Exercise details :: Where a line of the data holds the word "Coffee", copy that line.

----- Dataset records -----

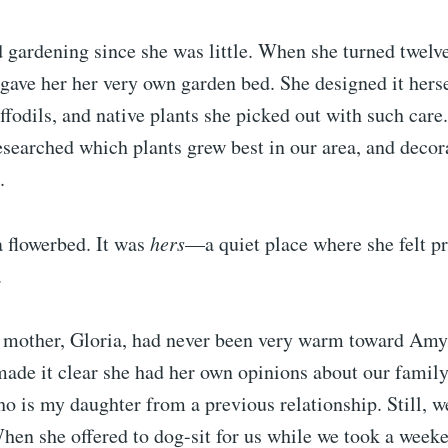
 gardening since she was little. When she turned twel
gave her her very own garden bed. She designed it herself
affodils, and native plants she picked out with such car
researched which plants grew best in our area, and decor
.
 a flowerbed. It was
hers
—a quiet place where she felt pr
.
mother, Gloria, had never been very warm toward Am
 made it clear she had her own opinions about our fami
 is my daughter from a previous relationship. Still, we
When she offered to dog-sit for us while we took a weeke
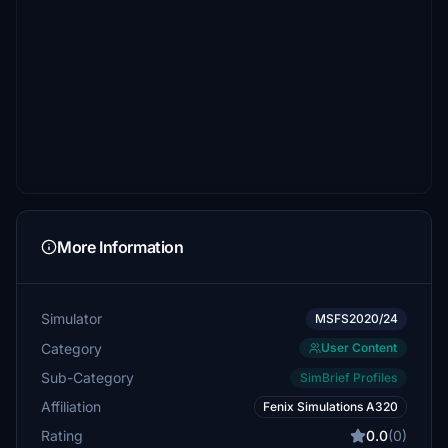
More Information
Simulator
MSFS2020/24
Category
User Content
Sub-Category
SimBrief Profiles
Affiliation
Fenix Simulations A320
Rating
0.0
(0)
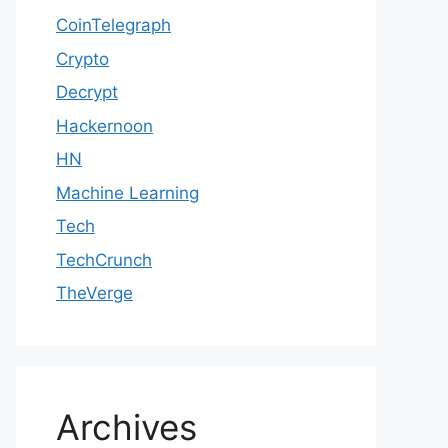
CoinTelegraph
Crypto
Decrypt
Hackernoon
HN
Machine Learning
Tech
TechCrunch
TheVerge
Archives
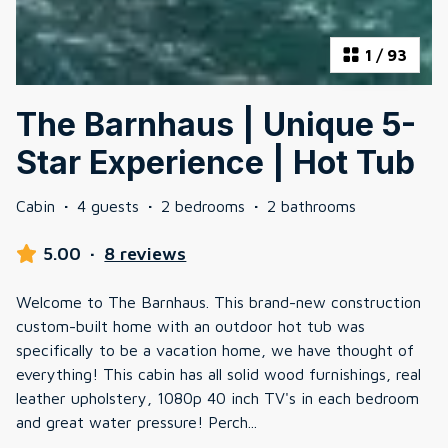
1
/
93
The Barnhaus | Unique 5-
Star Experience | Hot Tub
Cabin
·
4 guests
·
2 bedrooms
·
2 bathrooms
5.00
·
8 reviews
Welcome to The Barnhaus. This brand-new construction
custom-built home with an outdoor hot tub was
specifically to be a vacation home, we have thought of
everything! This cabin has all solid wood furnishings, real
leather upholstery, 1080p 40 inch TV's in each bedroom
and great water pressure! Perch
...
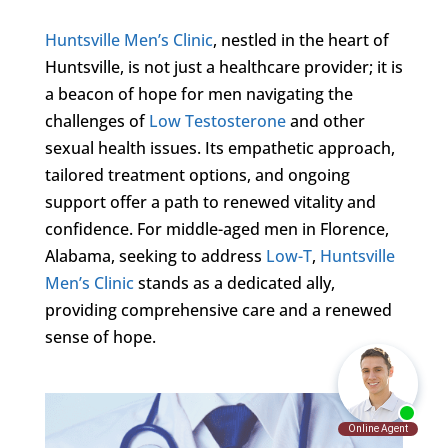
Huntsville Men’s Clinic
, nestled in the heart of
Huntsville, is not just a healthcare provider; it is
a beacon of hope for men navigating the
challenges of
Low Testosterone
and other
sexual health issues. Its empathetic approach,
tailored treatment options, and ongoing
support offer a path to renewed vitality and
confidence. For middle-aged men in Florence,
Alabama, seeking to address
Low-T
,
Huntsville
Men’s Clinic
stands as a dedicated ally,
providing comprehensive care and a renewed
sense of hope.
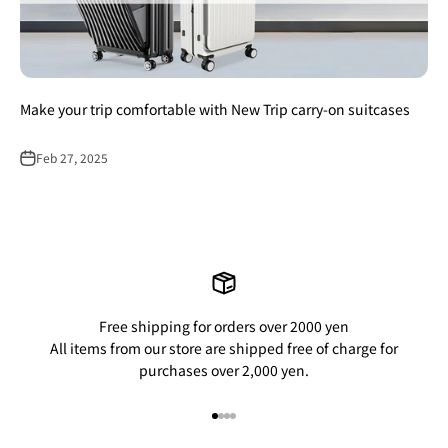
Make your trip comfortable with New Trip carry-on suitcases
Feb 27, 2025
Free shipping for orders over 2000 yen
All items from our store are shipped free of charge for
purchases over 2,000 yen.
Go to item 1
Go to item 2
Go to item 3
Go to item 4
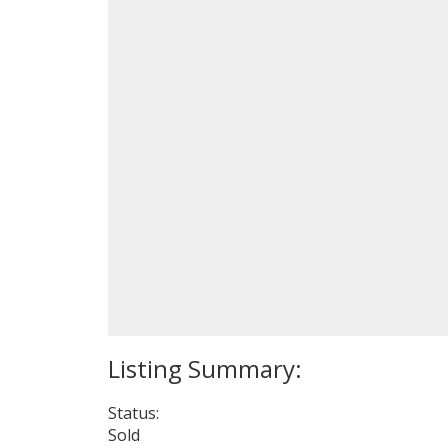
Status:
Sold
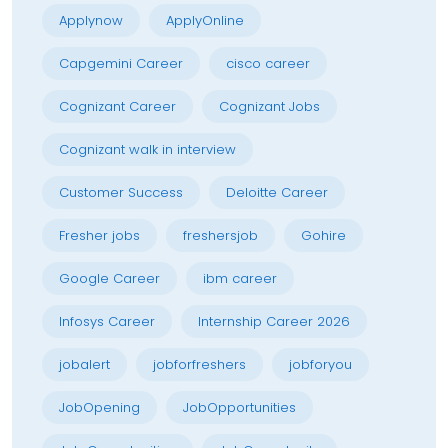
Applynow
ApplyOnline
Capgemini Career
cisco career
Cognizant Career
Cognizant Jobs
Cognizant walk in interview
Customer Success
Deloitte Career
Fresher jobs
freshersjob
Gohire
Google Career
ibm career
Infosys Career
Internship Career 2026
jobalert
jobforfreshers
jobforyou
JobOpening
JobOpportunities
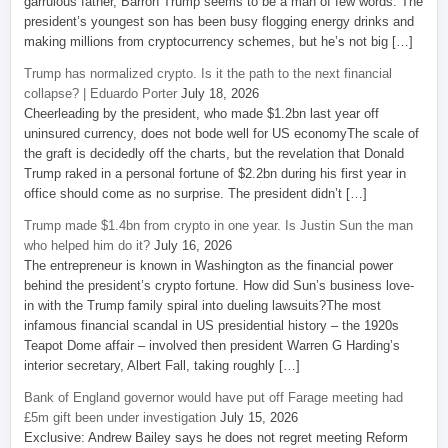
garrulous father, Barron Trump seems to be a man of few words. The
president’s youngest son has been busy flogging energy drinks and
making millions from cryptocurrency schemes, but he’s not big […]
Trump has normalized crypto. Is it the path to the next financial
collapse? | Eduardo Porter
July 18, 2026
Cheerleading by the president, who made $1.2bn last year off
uninsured currency, does not bode well for US economyThe scale of
the graft is decidedly off the charts, but the revelation that Donald
Trump raked in a personal fortune of $2.2bn during his first year in
office should come as no surprise. The president didn’t […]
Trump made $1.4bn from crypto in one year. Is Justin Sun the man
who helped him do it?
July 16, 2026
The entrepreneur is known in Washington as the financial power
behind the president’s crypto fortune. How did Sun’s business love-
in with the Trump family spiral into dueling lawsuits?The most
infamous financial scandal in US presidential history – the 1920s
Teapot Dome affair – involved then president Warren G Harding’s
interior secretary, Albert Fall, taking roughly […]
Bank of England governor would have put off Farage meeting had
£5m gift been under investigation
July 15, 2026
Exclusive: Andrew Bailey says he does not regret meeting Reform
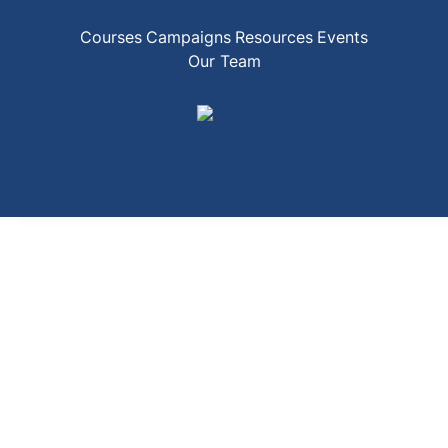
Courses
Campaigns
Resources
Events
Our Team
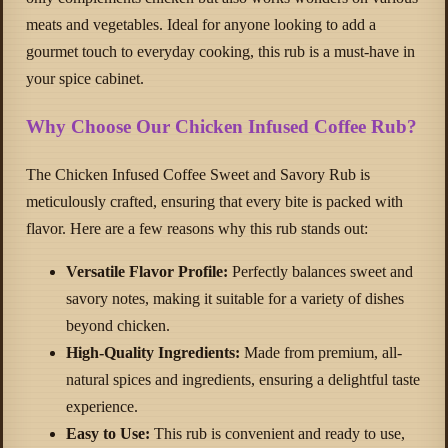
meats and vegetables. Ideal for anyone looking to add a
gourmet touch to everyday cooking, this rub is a must-have in
your spice cabinet.
Why Choose Our Chicken Infused Coffee Rub?
The Chicken Infused Coffee Sweet and Savory Rub is
meticulously crafted, ensuring that every bite is packed with
flavor. Here are a few reasons why this rub stands out:
Versatile Flavor Profile:
Perfectly balances sweet and
savory notes, making it suitable for a variety of dishes
beyond chicken.
High-Quality Ingredients:
Made from premium, all-
natural spices and ingredients, ensuring a delightful taste
experience.
Easy to Use:
This rub is convenient and ready to use,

-----

Answer to the problem ::
Why Choose Our Chicken Infused Coffee Rub?
The Chicken Infused Coffee Sweet and Savory Rub is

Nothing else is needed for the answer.